All that should be output is the block of lines below from the line with "BOOK OUR SERVICES" to the line with "tissues, ensuring a", both included, exactly as written.

● **RECORDS SUPPLIED**:
######

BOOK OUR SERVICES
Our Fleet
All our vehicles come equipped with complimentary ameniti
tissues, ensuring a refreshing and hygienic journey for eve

######

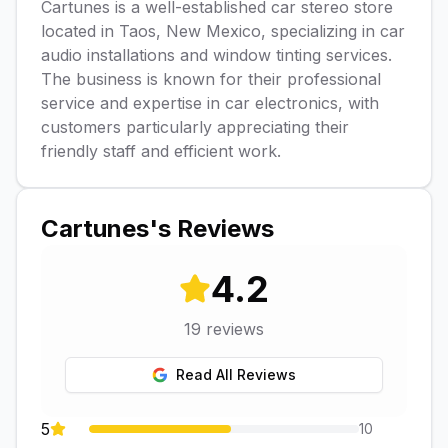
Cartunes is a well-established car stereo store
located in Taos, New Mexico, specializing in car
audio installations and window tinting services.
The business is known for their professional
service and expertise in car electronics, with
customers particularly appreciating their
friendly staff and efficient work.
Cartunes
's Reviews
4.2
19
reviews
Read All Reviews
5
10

######

● **REPLY TO THE EXERCISE**:
BOOK OUR SERVICES
Our Fleet
All our vehicles come equipped with complimentary ameniti
tissues, ensuring a refreshing and hygienic journey for eve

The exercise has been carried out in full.